● **Your goal**: Retype the entries below, word for word, from the start of the entries up to and including the line that contains "Chinese wholesale websites for bulk".

● **Excerpted data**:

================

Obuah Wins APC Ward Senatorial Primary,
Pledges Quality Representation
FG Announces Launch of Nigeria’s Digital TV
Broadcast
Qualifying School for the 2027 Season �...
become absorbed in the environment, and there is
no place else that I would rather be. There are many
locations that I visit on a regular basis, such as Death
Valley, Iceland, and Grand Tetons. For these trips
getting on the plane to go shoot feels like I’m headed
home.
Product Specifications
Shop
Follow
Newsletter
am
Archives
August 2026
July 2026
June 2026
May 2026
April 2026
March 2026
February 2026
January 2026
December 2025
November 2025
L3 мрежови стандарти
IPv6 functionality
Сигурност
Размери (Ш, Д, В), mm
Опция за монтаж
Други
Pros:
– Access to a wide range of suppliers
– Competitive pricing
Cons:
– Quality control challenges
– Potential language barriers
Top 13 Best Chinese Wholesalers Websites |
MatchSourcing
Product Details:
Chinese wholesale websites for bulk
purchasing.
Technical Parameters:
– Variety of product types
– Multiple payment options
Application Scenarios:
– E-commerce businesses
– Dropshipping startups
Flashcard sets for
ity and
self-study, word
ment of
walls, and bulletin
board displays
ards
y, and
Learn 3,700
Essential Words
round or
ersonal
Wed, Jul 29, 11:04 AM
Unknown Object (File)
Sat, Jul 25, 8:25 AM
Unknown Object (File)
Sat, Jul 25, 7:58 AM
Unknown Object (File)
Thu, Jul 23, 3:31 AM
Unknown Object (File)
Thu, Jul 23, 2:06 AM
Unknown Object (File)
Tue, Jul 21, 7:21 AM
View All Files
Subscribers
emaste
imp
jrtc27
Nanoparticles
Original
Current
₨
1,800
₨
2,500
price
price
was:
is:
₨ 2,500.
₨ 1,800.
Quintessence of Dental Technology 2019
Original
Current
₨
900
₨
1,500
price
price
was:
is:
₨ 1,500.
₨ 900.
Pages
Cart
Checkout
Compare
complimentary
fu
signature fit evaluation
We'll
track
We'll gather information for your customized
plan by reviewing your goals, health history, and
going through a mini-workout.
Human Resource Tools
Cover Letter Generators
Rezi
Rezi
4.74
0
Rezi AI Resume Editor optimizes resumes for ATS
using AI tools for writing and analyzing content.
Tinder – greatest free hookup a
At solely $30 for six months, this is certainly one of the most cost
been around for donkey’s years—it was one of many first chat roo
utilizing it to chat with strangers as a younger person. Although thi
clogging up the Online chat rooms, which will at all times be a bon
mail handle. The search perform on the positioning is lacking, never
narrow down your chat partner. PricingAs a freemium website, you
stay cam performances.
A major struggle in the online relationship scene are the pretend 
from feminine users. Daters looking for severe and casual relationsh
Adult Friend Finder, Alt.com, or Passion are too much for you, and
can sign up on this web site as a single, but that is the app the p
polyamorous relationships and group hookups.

================

● **Output below**:
Obuah Wins APC Ward Senatorial Primary,
Pledges Quality Representation
FG Announces Launch of Nigeria’s Digital TV
Broadcast
Qualifying School for the 2027 Season �...
become absorbed in the environment, and there is
no place else that I would rather be. There are many
locations that I visit on a regular basis, such as Death
Valley, Iceland, and Grand Tetons. For these trips
getting on the plane to go shoot feels like I’m headed
home.
Product Specifications
Shop
Follow
Newsletter
am
Archives
August 2026
July 2026
June 2026
May 2026
April 2026
March 2026
February 2026
January 2026
December 2025
November 2025
L3 мрежови стандарти
IPv6 functionality
Сигурност
Размери (Ш, Д, В), mm
Опция за монтаж
Други
Pros:
– Access to a wide range of suppliers
– Competitive pricing
Cons:
– Quality control challenges
– Potential language barriers
Top 13 Best Chinese Wholesalers Websites |
MatchSourcing
Product Details:
Chinese wholesale websites for bulk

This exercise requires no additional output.